The Livermore lab issued the ban in order to review wireless LAN
technologies and policies, and not as a result of any particular
incident related to the networks, said Schwoegler. He said the Los
Alamos National Laboratory in New Mexico may enforce a similar ban. The
Los Alamos Lab could not be reached for comment.
Schwoegler calls the possibility of eventually allowing wireless
networks back into the labs "a big question" because nearly 80 percent
of employees there have access to high-security areas of the lab.
The mobile nature of laptops and Internet-enabled personal digital
assistants, the latter of which were banned from the lab last year,
makes controlling their use within high-security areas very difficult.
The lab bans the use of all wireless communications equipment, including
cell phones, in high-security areas.
Because wireless LANs are cheap and easy to install, it would be hard
for most companies to enforce a ban on them, said Gartner analyst Ken
Dulaney.
Most wireless network gear provides adequate security mechanisms, said
Dulaney.
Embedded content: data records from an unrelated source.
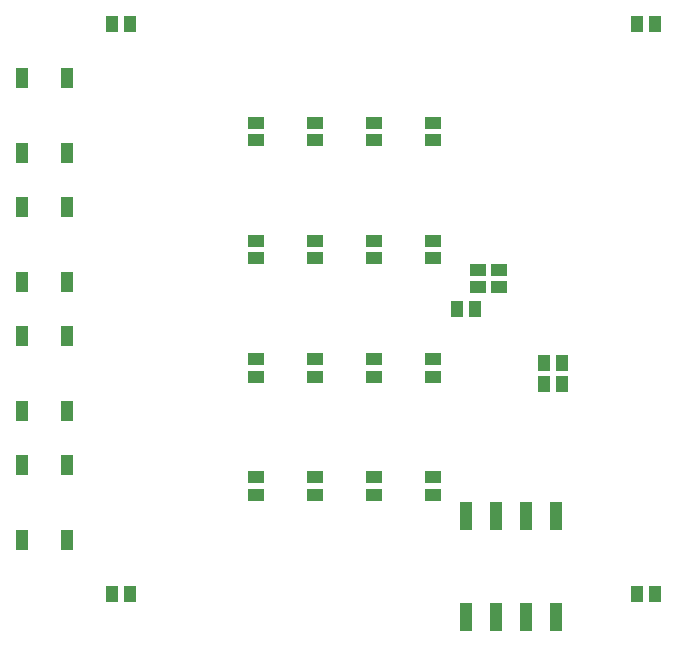
<source format=gtp>
G04 Layer_Color=8421504*
%FSLAX25Y25*%
%MOIN*%
G70*
G01*
G75*
%ADD10R,0.03937X0.06693*%
%ADD11R,0.04449X0.09606*%
%ADD12R,0.05512X0.04331*%
%ADD13R,0.04331X0.05512*%
D10*
X-77961Y-9236D02*
D03*
Y-34039D02*
D03*
X-63000Y-9236D02*
D03*
Y-34039D02*
D03*
X-77961Y33764D02*
D03*
Y8961D02*
D03*
X-63000Y33764D02*
D03*
Y8961D02*
D03*
X-77961Y-52236D02*
D03*
Y-77039D02*
D03*
X-63000Y-52236D02*
D03*
Y-77039D02*
D03*
X-77961Y76764D02*
D03*
Y51961D02*
D03*
X-63000Y76764D02*
D03*
Y51961D02*
D03*
D11*
X80000Y-69000D02*
D03*
X70000D02*
D03*
X90000D02*
D03*
X100000D02*
D03*
X70000Y-102858D02*
D03*
X80000D02*
D03*
X90000D02*
D03*
X100000D02*
D03*
D12*
X59055Y62008D02*
D03*
Y56102D02*
D03*
X39370Y62008D02*
D03*
Y56102D02*
D03*
X19685Y62008D02*
D03*
Y56102D02*
D03*
X0Y62008D02*
D03*
Y56102D02*
D03*
X19685Y22638D02*
D03*
Y16732D02*
D03*
X39370Y22638D02*
D03*
Y16732D02*
D03*
X59055Y22638D02*
D03*
Y16732D02*
D03*
X0Y22638D02*
D03*
Y16732D02*
D03*
X-0Y-62008D02*
D03*
Y-56102D02*
D03*
X19685Y-62008D02*
D03*
Y-56102D02*
D03*
X59055Y-62008D02*
D03*
Y-56102D02*
D03*
X39370Y-62008D02*
D03*
Y-56102D02*
D03*
X19685Y-22638D02*
D03*
Y-16732D02*
D03*
X59055Y-22638D02*
D03*
Y-16732D02*
D03*
X-0Y-22638D02*
D03*
Y-16732D02*
D03*
X39370Y-22638D02*
D03*
Y-16732D02*
D03*
X81000Y12953D02*
D03*
Y7047D02*
D03*
X74000Y13000D02*
D03*
Y7095D02*
D03*
D13*
X132953Y95000D02*
D03*
X127047D02*
D03*
X132953Y-95000D02*
D03*
X127047D02*
D03*
X-42047Y95000D02*
D03*
X-47953D02*
D03*
X-42047Y-95000D02*
D03*
X-47953D02*
D03*
X96095Y-25000D02*
D03*
X102000D02*
D03*
X96095Y-18000D02*
D03*
X102000D02*
D03*
X72953Y-0D02*
D03*
X67047D02*
D03*
M02*

</source>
The problem is that different vendors use proprietary standards
that are incompatible and create security holes when used together. That
issue should be resolved by the end of the year, when the Wireless
Ethernet Compatibility Alliance, a standards group, delivers a
specification for advanced encryption and security protocols for the
widely adopted 802.11 standard, said Dulaney.
Dulaney, a mobile computing expert, knows of no major security incidents
that have occurred as a result of intrusion into wireless networks. He
doesn't blame national laboratories for snuffing out the technology,
seeing as they work with highly guarded information. But it doesn't
indicate a trend in the business world, he said.